PAGE TEXT →
* begin *

Creating a OneTeam Approach

Organisation: A major UK retailer, with a turnover of in excess of £800m, engaged an IT partner to deliver IT services alongside its own in-house team.  As well as geographical divides (Much of the outsider services were delivered offshore), there was a cultural divide between both teams and, on occasions, blame apportioned to the outsourced company.  We were engaged to review the situation and provide a plan to resolve it.

Solution: Working initially with the C suite directors, it was clear that the customer had was open to the idea of creating a one-team approach and a plan was put in place to achieve this.  A solution was agreed with the IT Director and the senior supplier Executive and the leadership teams briefed.  A new operating model was then created with combined teams, shared seating arrangements and a one-voice for IT approach.  The supplier name would not be mentioned separately, all emails, etc would refer to Corporate IT Services.

Actions and Deliverables included:

  • Current state Review – A review of the current state was undertaken with interviews being held with both customer and supplier leadership and teams.
  • Problem Identification and Acceptance – Once the reviews had taken place, we presented our findings and shared specific problems that the current structure, approach and working methods were encouraging, generating or causing.

* end *

WHAT IS ASKED →
A - Rewrite the paragraph of the OneTeam case study that begins "Solution: Working initially with the C suite directors" as a short bulleted list that keeps its main facts.
B - In the OneTeam case study, with whom was the solution agreed?
C - Summarize the OneTeam case study in two sentences.

Records from a collection →

* begin *

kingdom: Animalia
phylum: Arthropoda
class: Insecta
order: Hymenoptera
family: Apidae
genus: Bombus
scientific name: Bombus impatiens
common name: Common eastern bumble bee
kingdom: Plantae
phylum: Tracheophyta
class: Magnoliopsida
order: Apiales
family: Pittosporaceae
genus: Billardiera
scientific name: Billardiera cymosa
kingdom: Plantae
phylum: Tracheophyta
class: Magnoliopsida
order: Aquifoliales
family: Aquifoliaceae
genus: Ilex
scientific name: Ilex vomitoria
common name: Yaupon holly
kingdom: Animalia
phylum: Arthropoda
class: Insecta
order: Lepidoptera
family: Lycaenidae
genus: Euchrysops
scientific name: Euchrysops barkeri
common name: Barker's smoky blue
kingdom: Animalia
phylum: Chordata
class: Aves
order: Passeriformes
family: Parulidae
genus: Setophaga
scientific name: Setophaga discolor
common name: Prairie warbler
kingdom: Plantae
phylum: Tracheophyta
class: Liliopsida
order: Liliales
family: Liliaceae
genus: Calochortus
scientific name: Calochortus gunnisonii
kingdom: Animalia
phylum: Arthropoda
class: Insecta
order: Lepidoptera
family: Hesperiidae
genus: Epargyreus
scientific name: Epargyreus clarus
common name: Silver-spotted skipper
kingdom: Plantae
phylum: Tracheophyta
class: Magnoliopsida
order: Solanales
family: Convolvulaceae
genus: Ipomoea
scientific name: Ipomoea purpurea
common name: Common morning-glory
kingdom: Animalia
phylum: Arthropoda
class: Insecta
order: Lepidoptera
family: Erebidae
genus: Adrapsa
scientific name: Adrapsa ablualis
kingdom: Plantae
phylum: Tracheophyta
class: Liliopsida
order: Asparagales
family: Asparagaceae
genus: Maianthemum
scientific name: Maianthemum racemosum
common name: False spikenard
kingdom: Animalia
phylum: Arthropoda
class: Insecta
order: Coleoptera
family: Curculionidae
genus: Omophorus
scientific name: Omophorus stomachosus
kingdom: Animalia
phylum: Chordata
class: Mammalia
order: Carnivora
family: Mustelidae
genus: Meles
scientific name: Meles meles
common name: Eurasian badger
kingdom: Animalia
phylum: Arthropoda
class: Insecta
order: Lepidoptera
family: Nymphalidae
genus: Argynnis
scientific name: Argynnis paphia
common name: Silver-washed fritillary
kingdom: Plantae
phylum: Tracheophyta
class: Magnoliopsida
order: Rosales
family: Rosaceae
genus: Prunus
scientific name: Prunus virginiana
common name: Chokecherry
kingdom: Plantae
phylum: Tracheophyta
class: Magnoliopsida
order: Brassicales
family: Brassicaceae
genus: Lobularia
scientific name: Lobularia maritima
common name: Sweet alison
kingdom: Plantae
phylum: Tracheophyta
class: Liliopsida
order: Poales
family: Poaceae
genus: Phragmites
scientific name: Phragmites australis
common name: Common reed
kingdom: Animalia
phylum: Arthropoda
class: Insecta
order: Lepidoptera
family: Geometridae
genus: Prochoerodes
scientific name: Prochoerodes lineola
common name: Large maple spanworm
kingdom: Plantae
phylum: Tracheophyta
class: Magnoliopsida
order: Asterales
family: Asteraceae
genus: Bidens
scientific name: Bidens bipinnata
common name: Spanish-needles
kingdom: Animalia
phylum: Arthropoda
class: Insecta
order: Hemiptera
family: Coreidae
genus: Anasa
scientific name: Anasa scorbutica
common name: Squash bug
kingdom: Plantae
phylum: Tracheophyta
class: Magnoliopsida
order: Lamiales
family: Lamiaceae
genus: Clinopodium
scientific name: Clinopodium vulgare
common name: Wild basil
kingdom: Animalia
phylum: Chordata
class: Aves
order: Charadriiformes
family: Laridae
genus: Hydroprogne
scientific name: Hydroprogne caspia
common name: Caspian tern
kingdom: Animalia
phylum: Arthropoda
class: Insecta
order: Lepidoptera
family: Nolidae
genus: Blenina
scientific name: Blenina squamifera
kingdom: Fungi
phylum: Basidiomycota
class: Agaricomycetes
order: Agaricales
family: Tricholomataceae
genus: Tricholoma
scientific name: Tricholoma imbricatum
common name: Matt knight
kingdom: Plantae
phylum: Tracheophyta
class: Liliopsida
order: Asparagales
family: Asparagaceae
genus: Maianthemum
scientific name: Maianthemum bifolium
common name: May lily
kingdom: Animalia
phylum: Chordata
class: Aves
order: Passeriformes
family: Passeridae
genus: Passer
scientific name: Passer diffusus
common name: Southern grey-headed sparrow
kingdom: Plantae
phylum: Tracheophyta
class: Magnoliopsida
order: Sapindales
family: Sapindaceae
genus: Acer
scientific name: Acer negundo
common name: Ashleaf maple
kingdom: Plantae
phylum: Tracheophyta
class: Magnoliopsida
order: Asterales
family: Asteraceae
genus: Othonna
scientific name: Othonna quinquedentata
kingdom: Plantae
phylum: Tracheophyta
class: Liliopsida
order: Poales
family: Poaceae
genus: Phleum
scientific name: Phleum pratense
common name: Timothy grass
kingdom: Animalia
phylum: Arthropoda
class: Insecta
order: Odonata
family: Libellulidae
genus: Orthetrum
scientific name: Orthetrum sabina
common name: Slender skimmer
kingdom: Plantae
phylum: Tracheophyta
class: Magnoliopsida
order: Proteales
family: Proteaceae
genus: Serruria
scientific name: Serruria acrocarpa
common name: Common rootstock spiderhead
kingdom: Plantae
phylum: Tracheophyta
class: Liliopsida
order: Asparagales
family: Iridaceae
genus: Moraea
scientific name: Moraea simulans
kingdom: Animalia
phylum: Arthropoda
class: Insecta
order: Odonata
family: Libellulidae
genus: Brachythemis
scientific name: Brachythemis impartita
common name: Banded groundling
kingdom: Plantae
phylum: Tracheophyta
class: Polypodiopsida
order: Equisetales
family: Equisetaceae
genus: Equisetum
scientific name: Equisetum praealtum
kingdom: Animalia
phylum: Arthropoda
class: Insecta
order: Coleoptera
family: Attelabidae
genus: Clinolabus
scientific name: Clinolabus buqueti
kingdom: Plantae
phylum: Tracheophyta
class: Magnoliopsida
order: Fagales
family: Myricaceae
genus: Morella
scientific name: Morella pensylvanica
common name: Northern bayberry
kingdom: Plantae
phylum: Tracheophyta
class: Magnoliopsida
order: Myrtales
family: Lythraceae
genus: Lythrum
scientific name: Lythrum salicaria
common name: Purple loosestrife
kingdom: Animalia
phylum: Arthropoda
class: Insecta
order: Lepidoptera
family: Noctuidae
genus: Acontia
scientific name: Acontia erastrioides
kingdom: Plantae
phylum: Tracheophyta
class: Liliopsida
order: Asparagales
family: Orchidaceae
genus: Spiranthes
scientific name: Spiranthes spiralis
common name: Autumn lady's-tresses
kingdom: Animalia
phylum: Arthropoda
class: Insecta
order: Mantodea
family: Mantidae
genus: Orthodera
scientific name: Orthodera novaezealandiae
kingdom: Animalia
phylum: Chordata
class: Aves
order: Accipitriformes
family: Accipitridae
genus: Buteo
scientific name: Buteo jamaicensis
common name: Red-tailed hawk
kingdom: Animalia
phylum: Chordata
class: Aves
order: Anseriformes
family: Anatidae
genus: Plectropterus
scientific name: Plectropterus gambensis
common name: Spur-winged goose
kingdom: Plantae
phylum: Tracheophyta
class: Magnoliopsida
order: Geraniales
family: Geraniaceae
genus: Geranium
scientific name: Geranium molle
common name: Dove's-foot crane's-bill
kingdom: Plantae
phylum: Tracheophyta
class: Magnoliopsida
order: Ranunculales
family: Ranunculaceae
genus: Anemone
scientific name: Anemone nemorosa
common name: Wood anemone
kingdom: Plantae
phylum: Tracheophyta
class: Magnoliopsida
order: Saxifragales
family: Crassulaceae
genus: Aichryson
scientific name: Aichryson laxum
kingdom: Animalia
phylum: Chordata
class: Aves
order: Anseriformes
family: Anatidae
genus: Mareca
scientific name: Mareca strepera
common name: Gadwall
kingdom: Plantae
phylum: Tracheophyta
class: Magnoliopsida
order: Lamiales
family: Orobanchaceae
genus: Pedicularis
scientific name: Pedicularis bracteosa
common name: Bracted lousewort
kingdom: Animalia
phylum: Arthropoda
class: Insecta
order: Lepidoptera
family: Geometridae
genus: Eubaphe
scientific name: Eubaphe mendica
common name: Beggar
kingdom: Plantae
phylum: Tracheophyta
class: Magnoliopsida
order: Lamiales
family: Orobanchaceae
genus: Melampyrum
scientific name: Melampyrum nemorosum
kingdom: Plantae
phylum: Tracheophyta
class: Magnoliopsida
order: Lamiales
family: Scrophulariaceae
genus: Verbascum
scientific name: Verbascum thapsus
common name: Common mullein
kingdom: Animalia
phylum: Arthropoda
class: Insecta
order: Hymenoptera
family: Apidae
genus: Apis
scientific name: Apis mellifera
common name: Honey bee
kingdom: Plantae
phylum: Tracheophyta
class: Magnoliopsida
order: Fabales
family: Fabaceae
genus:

* end *

RESULTS OF THE EXERCISE →
A -
- Early work with the C suite directors showed the customer was open to a one-team approach, and a plan was put in place to achieve it.
- The IT Director and the senior supplier Executive agreed a solution, and the leadership teams were briefed.
- A new operating model was created with combined teams, shared seating and a one-voice approach for IT.
- The supplier would no longer be named separately; all emails and similar communications would refer to Corporate IT Services.

B - The IT Director and the senior supplier Executive.

C - A major UK retailer with a turnover above £800m had geographical and cultural divides between its in-house IT team and an outsourced IT partner, sometimes with blame placed on the outsourced company. A one-team solution was agreed, creating a new operating model with combined teams, shared seating and a single Corporate IT Services identity, supported by a review of the current state and a presentation of the problems found.